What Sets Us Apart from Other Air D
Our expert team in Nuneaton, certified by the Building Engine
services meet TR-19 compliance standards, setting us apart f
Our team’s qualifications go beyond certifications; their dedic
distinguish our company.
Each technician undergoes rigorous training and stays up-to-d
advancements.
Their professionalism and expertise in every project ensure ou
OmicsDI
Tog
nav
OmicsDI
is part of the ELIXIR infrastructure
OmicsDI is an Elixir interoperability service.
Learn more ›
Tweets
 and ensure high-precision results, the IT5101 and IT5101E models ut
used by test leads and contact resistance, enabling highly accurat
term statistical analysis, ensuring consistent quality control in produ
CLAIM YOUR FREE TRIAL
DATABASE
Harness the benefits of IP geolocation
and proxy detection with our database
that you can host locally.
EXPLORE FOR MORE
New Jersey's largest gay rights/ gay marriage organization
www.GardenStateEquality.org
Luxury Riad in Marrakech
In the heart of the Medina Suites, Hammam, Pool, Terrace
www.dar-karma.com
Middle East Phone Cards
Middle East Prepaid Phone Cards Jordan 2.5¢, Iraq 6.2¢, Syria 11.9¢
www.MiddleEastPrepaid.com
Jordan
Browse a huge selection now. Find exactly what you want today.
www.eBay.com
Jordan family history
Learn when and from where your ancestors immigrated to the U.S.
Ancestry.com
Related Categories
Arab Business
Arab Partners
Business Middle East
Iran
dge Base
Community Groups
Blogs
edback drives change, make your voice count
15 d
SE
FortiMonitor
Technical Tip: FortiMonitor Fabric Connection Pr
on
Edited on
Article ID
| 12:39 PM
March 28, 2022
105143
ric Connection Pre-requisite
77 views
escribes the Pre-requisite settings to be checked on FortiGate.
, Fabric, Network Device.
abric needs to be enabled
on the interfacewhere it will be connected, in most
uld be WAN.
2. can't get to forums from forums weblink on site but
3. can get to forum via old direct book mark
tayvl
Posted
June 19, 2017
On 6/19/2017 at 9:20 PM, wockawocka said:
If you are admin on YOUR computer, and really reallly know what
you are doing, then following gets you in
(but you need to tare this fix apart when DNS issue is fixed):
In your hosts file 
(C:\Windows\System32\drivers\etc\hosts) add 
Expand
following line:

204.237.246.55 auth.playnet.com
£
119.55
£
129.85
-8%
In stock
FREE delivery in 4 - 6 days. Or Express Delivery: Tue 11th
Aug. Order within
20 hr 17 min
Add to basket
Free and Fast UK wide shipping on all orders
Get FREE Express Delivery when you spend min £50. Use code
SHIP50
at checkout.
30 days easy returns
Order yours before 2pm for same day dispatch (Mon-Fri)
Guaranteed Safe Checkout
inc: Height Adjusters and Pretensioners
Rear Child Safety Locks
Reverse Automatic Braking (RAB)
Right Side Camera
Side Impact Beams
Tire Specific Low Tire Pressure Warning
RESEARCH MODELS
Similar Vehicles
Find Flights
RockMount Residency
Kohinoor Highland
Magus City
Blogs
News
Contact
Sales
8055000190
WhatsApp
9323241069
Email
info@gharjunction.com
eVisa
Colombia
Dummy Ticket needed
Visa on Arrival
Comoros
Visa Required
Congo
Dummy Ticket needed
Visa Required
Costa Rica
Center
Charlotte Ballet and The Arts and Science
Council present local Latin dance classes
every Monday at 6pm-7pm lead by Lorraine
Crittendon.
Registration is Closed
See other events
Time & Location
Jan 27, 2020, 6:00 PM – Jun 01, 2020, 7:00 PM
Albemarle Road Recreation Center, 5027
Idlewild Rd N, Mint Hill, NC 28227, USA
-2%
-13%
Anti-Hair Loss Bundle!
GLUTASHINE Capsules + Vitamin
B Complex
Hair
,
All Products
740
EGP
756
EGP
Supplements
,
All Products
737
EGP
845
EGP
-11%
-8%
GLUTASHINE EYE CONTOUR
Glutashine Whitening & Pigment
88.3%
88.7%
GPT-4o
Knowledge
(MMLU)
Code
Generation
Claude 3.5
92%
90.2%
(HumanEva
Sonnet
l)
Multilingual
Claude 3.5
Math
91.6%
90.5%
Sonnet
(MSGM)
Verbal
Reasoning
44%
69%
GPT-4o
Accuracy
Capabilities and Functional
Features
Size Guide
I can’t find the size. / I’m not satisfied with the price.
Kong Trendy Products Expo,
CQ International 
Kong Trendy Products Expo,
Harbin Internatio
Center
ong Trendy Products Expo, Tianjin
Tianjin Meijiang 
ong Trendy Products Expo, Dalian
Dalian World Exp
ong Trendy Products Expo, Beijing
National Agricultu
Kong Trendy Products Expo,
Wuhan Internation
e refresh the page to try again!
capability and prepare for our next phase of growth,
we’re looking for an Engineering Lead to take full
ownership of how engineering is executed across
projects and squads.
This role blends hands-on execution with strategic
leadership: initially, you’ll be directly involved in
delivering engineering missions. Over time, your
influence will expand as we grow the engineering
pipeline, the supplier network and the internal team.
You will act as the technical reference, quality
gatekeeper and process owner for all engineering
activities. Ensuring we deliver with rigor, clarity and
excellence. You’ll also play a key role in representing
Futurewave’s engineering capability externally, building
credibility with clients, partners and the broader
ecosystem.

::::

What to work on:
Your job is to copy all the records exactly.

Finished exercise:
What Sets Us Apart from Other Air D
Our expert team in Nuneaton, certified by the Building Engine
services meet TR-19 compliance standards, setting us apart f
Our team’s qualifications go beyond certifications; their dedic
distinguish our company.
Each technician undergoes rigorous training and stays up-to-d
advancements.
Their professionalism and expertise in every project ensure ou
OmicsDI
Tog
nav
OmicsDI
is part of the ELIXIR infrastructure
OmicsDI is an Elixir interoperability service.
Learn more ›
Tweets
 and ensure high-precision results, the IT5101 and IT5101E models ut
used by test leads and contact resistance, enabling highly accurat
term statistical analysis, ensuring consistent quality control in produ
CLAIM YOUR FREE TRIAL
DATABASE
Harness the benefits of IP geolocation
and proxy detection with our database
that you can host locally.
EXPLORE FOR MORE
New Jersey's largest gay rights/ gay marriage organization
www.GardenStateEquality.org
Luxury Riad in Marrakech
In the heart of the Medina Suites, Hammam, Pool, Terrace
www.dar-karma.com
Middle East Phone Cards
Middle East Prepaid Phone Cards Jordan 2.5¢, Iraq 6.2¢, Syria 11.9¢
www.MiddleEastPrepaid.com
Jordan
Browse a huge selection now. Find exactly what you want today.
www.eBay.com
Jordan family history
Learn when and from where your ancestors immigrated to the U.S.
Ancestry.com
Related Categories
Arab Business
Arab Partners
Business Middle East
Iran
dge Base
Community Groups
Blogs
edback drives change, make your voice count
15 d
SE
FortiMonitor
Technical Tip: FortiMonitor Fabric Connection Pr
on
Edited on
Article ID
| 12:39 PM
March 28, 2022
105143
ric Connection Pre-requisite
77 views
escribes the Pre-requisite settings to be checked on FortiGate.
, Fabric, Network Device.
abric needs to be enabled
on the interfacewhere it will be connected, in most
uld be WAN.
2. can't get to forums from forums weblink on site but
3. can get to forum via old direct book mark
tayvl
Posted
June 19, 2017
On 6/19/2017 at 9:20 PM, wockawocka said:
If you are admin on YOUR computer, and really reallly know what
you are doing, then following gets you in
(but you need to tare this fix apart when DNS issue is fixed):
In your hosts file 
(C:\Windows\System32\drivers\etc\hosts) add 
Expand
following line:

204.237.246.55 auth.playnet.com
£
119.55
£
129.85
-8%
In stock
FREE delivery in 4 - 6 days. Or Express Delivery: Tue 11th
Aug. Order within
20 hr 17 min
Add to basket
Free and Fast UK wide shipping on all orders
Get FREE Express Delivery when you spend min £50. Use code
SHIP50
at checkout.
30 days easy returns
Order yours before 2pm for same day dispatch (Mon-Fri)
Guaranteed Safe Checkout
inc: Height Adjusters and Pretensioners
Rear Child Safety Locks
Reverse Automatic Braking (RAB)
Right Side Camera
Side Impact Beams
Tire Specific Low Tire Pressure Warning
RESEARCH MODELS
Similar Vehicles
Find Flights
RockMount Residency
Kohinoor Highland
Magus City
Blogs
News
Contact
Sales
8055000190
WhatsApp
9323241069
Email
info@gharjunction.com
eVisa
Colombia
Dummy Ticket needed
Visa on Arrival
Comoros
Visa Required
Congo
Dummy Ticket needed
Visa Required
Costa Rica
Center
Charlotte Ballet and The Arts and Science
Council present local Latin dance classes
every Monday at 6pm-7pm lead by Lorraine
Crittendon.
Registration is Closed
See other events
Time & Location
Jan 27, 2020, 6:00 PM – Jun 01, 2020, 7:00 PM
Albemarle Road Recreation Center, 5027
Idlewild Rd N, Mint Hill, NC 28227, USA
-2%
-13%
Anti-Hair Loss Bundle!
GLUTASHINE Capsules + Vitamin
B Complex
Hair
,
All Products
740
EGP
756
EGP
Supplements
,
All Products
737
EGP
845
EGP
-11%
-8%
GLUTASHINE EYE CONTOUR
Glutashine Whitening & Pigment
88.3%
88.7%
GPT-4o
Knowledge
(MMLU)
Code
Generation
Claude 3.5
92%
90.2%
(HumanEva
Sonnet
l)
Multilingual
Claude 3.5
Math
91.6%
90.5%
Sonnet
(MSGM)
Verbal
Reasoning
44%
69%
GPT-4o
Accuracy
Capabilities and Functional
Features
Size Guide
I can’t find the size. / I’m not satisfied with the price.
Kong Trendy Products Expo,
CQ International 
Kong Trendy Products Expo,
Harbin Internatio
Center
ong Trendy Products Expo, Tianjin
Tianjin Meijiang 
ong Trendy Products Expo, Dalian
Dalian World Exp
ong Trendy Products Expo, Beijing
National Agricultu
Kong Trendy Products Expo,
Wuhan Internation
e refresh the page to try again!
capability and prepare for our next phase of growth,
we’re looking for an Engineering Lead to take full
ownership of how engineering is executed across
projects and squads.
This role blends hands-on execution with strategic
leadership: initially, you’ll be directly involved in
delivering engineering missions. Over time, your
influence will expand as we grow the engineering
pipeline, the supplier network and the internal team.
You will act as the technical reference, quality
gatekeeper and process owner for all engineering
activities. Ensuring we deliver with rigor, clarity and
excellence. You’ll also play a key role in representing
Futurewave’s engineering capability externally, building
credibility with clients, partners and the broader
ecosystem.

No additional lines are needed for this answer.